Many tech startups experience a jarring surprise when they land their first big client contract—not from the deal itself, but from the insurance demands that come with it. Joseph Cook, founder of The Arizona Group’s tech and cyber liability division, explains that what starts as a basic, low-cost insurance plan often has to evolve quickly into an expensive and comprehensive coverage package.
Cook describes how a startup might begin with a simple policy costing around $600 a year, purchased online without much thought. However, once they sign a master service agreement (MSA) with a major company like T-Mobile or Ingram Micro, the insurance requirements can skyrocket to $45,000 or more annually. For these companies, such insurance costs represent a small fraction of their total revenue, but the sudden jump can feel overwhelming for businesses still getting their footing.

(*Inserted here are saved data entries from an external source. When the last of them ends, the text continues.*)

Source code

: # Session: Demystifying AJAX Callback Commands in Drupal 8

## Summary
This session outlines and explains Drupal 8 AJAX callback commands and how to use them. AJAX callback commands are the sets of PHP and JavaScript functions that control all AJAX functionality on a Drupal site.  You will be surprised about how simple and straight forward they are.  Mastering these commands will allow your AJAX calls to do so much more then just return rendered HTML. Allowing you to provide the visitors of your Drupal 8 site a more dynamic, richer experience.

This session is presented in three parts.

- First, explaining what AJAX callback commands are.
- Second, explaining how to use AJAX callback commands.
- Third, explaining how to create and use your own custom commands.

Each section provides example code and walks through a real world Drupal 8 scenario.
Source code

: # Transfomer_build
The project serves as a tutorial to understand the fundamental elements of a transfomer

This mismatch often happens because startups and their backers focus insurance on protecting financial investments rather than the company’s day-to-day operations. Private equity firms may require certain coverages, but these don’t always align with what the actual business needs, leaving companies underprepared for their real risks.

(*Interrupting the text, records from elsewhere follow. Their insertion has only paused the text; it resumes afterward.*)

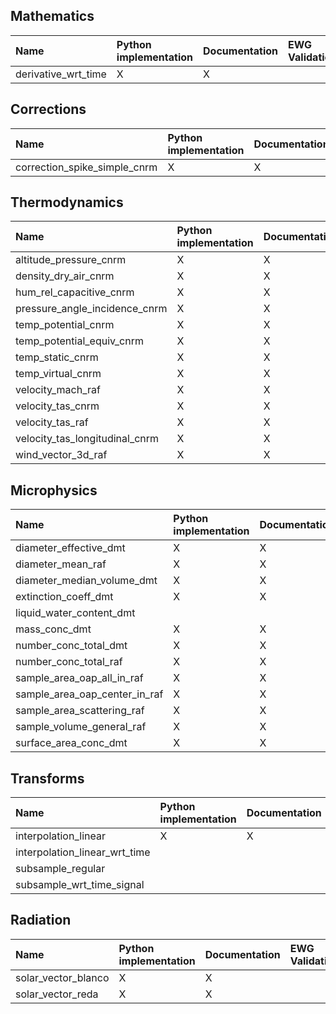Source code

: ## Mathematics ##
| **Name** | **Python implementation** |  **Documentation** | **EWG Validation** | **Unit Testing** |
|:---------|:--------------------------|:-------------------|:-------------------|:-----------------|
| derivative\_wrt\_time | X | X |  |  |

## Corrections ##
| **Name** | **Python implementation** |  **Documentation** | **EWG Validation** | **Unit Testing** |
|:---------|:--------------------------|:-------------------|:-------------------|:-----------------|
| correction\_spike\_simple\_cnrm | X | X |  |  |



## Thermodynamics ##

| **Name** | **Python implementation** | **Documentation** | **EWG Validation** | **Unit Testing** |
|:---------|:--------------------------|:------------------|:-------------------|:-----------------|
| altitude\_pressure\_cnrm | X | X |  | X |
| density\_dry\_air\_cnrm | X | X |  | X |
| hum\_rel\_capacitive\_cnrm | X | X |  | X |
| pressure\_angle\_incidence\_cnrm | X | X |  | X |
| temp\_potential\_cnrm | X | X |  | X |
| temp\_potential\_equiv\_cnrm | X | X |  | X |
| temp\_static\_cnrm | X | X |  | X |
| temp\_virtual\_cnrm | X | X |  | X |
| velocity\_mach\_raf | X | X |  | X |
| velocity\_tas\_cnrm | X | X |  | X |
| velocity\_tas\_raf | X | X |  | X |
| velocity\_tas\_longitudinal\_cnrm | X | X |  | X |
| wind\_vector\_3d\_raf | X | X |  |  |


## Microphysics ##

| **Name** | **Python implementation** | **Documentation** | **EWG Validation** | **Unit Testing** |
|:---------|:--------------------------|:------------------|:-------------------|:-----------------|
| diameter\_effective\_dmt | X | X |  |  |
| diameter\_mean\_raf | X | X |  |  |
| diameter\_median\_volume\_dmt | X | X |  |  |
| extinction\_coeff\_dmt | X | X |  |  |
| liquid\_water\_content\_dmt |  |  |  |  |
| mass\_conc\_dmt | X | X |  |  |
| number\_conc\_total\_dmt | X | X |  |  |
| number\_conc\_total\_raf | X | X |  |  |
| sample\_area\_oap\_all\_in\_raf | X | X |  |  |
| sample\_area\_oap\_center\_in\_raf | X | X |  |  |
| sample\_area\_scattering\_raf | X | X |  |  |
| sample\_volume\_general\_raf | X | X |  |  |
| surface\_area\_conc\_dmt | X | X |  |  |


## Transforms ##

| **Name** | **Python implementation** | **Documentation** | **EWG Validation** | **Unit Testing** |
|:---------|:--------------------------|:------------------|:-------------------|:-----------------|
| interpolation\_linear | X | X |  |  |
| interpolation\_linear\_wrt\_time |  |  |  |  |
| subsample\_regular |  |  |  |  |
| subsample\_wrt\_time\_signal |  |  |  |  |

## Radiation ##

| **Name** | **Python implementation** | **Documentation** | **EWG Validation** | **Unit Testing** |
|:---------|:--------------------------|:------------------|:-------------------|:-----------------|
| solar\_vector\_blanco | X | X |  |  |
| solar\_vector\_reda | X | X |  |  |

Startups frequently treat insurance as a box to check or a simple expense line, not as part of their overall business strategy. Cook notes many companies rely on general liability policies bought online and never revisit or question if they’re sufficient. This mindset changes only when contract terms expose gaps that startups can’t meet, both contractually and financially.
The insurance landscape itself is also changing rapidly. New risks related to artificial intelligence, data privacy, and international rules like GDPR add layers of complexity. While traditional insurance providers can be slow to update their offerings, there are products available that do cover these modern threats, especially through non-admitted insurers who face fewer regulatory hurdles.

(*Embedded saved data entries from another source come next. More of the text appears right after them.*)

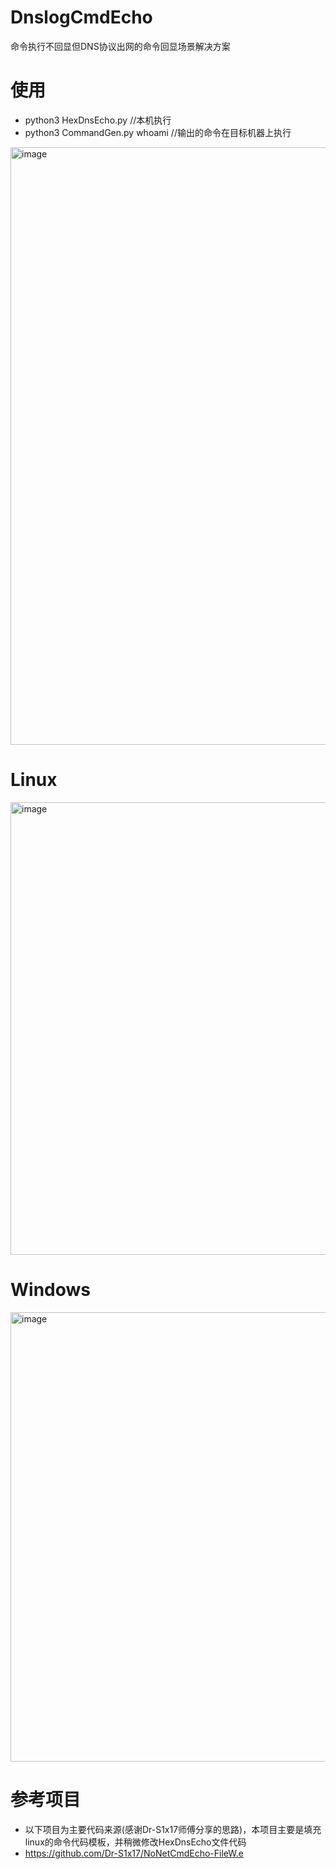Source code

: # DnslogCmdEcho
命令执行不回显但DNS协议出网的命令回显场景解决方案

# 使用
- python3 HexDnsEcho.py //本机执行
- python3 CommandGen.py whoami //输出的命令在目标机器上执行
<img width="956" alt="image" src="https://user-images.githubusercontent.com/55974091/177919878-2fa5fa06-81aa-4b93-a57c-8d17fa5def27.png">

# Linux
<img width="724" alt="image" src="https://user-images.githubusercontent.com/55974091/177917924-907d4ad5-7585-485e-a3e7-0607f9dbbf3b.png">

# Windows
<img width="719" alt="image" src="https://user-images.githubusercontent.com/55974091/177920198-dc64a4fd-7458-4fa6-a0a9-927d11bfdd57.png">

# 参考项目
- 以下项目为主要代码来源(感谢Dr-S1x17师傅分享的思路)，本项目主要是填充linux的命令代码模板，并稍微修改HexDnsEcho文件代码
- https://github.com/Dr-S1x17/NoNetCmdEcho-FileW.e
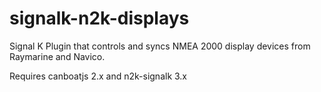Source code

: # signalk-n2k-displays
Signal K Plugin that controls and syncs NMEA 2000 display devices from Raymarine and Navico.


Requires canboatjs 2.x and n2k-signalk 3.x
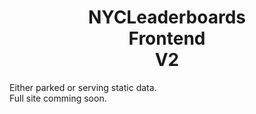 <h1 align=center>NYCLeaderboards <br /> Frontend <br /> V2</h1>
Either parked or serving static data.
<br />
Full site comming soon.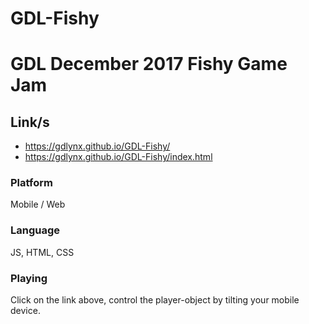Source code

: # GDL-Fishy
# GDL December 2017 Fishy Game Jam 

## Link/s 
* https://gdlynx.github.io/GDL-Fishy/ 
* https://gdlynx.github.io/GDL-Fishy/index.html 

### Platform  
Mobile / Web 

### Language 
JS, HTML, CSS 

### Playing 
Click on the link above, control the player-object by tilting your mobile device. 


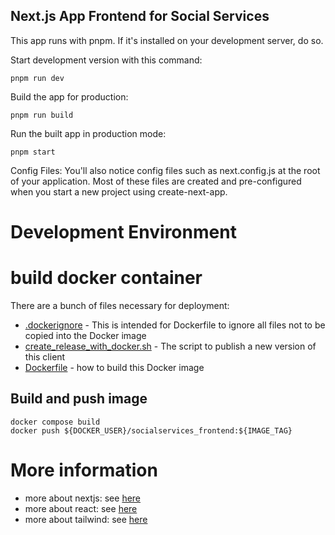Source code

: ## Next.js App Frontend for Social Services

This app runs with pnpm. If it's installed on your development server, do so.

Start development version with this command:

    pnpm run dev

Build the app for production:

    pnpm run build

Run the built app in production mode:

    pnpm start

Config Files: You'll also notice config files such as next.config.js at the root of your application. Most of these
files are created and pre-configured when you start a new project using create-next-app.

# Development Environment


# build docker container
There are a bunch of files necessary for deployment:

* [.dockerignore](.dockerignore) - This is intended for Dockerfile to ignore all files not to be copied into the Docker image
* [create_release_with_docker.sh](create_release_with_docker.sh) - The script to publish a new version of this client 
* [Dockerfile](Dockerfile) - how to build this Docker image

## Build and push image

    docker compose build
    docker push ${DOCKER_USER}/socialservices_frontend:${IMAGE_TAG}

# More information
* more about nextjs: see [here](./doc/nextjsapp.md)
* more about react: see [here](./doc/react.md)
* more about tailwind: see [here](./doc/tailwind.md)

Cook suggests that startups should shift their approach from waiting to react to insurance requirements to planning ahead. Having a clear vision of the company’s growth and contract goals can guide early insurance choices, helping avoid costly surprises later. For example, a startup aiming for big enterprise deals should factor in at least $10 million in technology errors and omissions and cyber liability coverage from the start.
Brokers play an important role in helping businesses plan this way. By building a roadmap of future goals, companies can better match their insurance to where they want to be, not just where they are now. Advance planning also prevents sticker shock when insurance costs increase as contracts become more demanding.
Insurance can even be a competitive advantage. A company ready with the right coverage is in a stronger position to win contracts and move confidently. In fact, Cook points out that being able to afford the insurance is often the real entry cost for many clients. Without it, startups might not even be considered.
Despite these facts, a recent 2024 report from the National Association of Insurance Commissioners shows fewer than 20% of small tech firms carry the kind of cyber policies that meet large enterprise standards. This gap leaves many startups exposed just when they need protection most.
In today’s fast-paced tech world, being ready with the right insurance isn’t just smart—it could be the key to growing and competing successfully.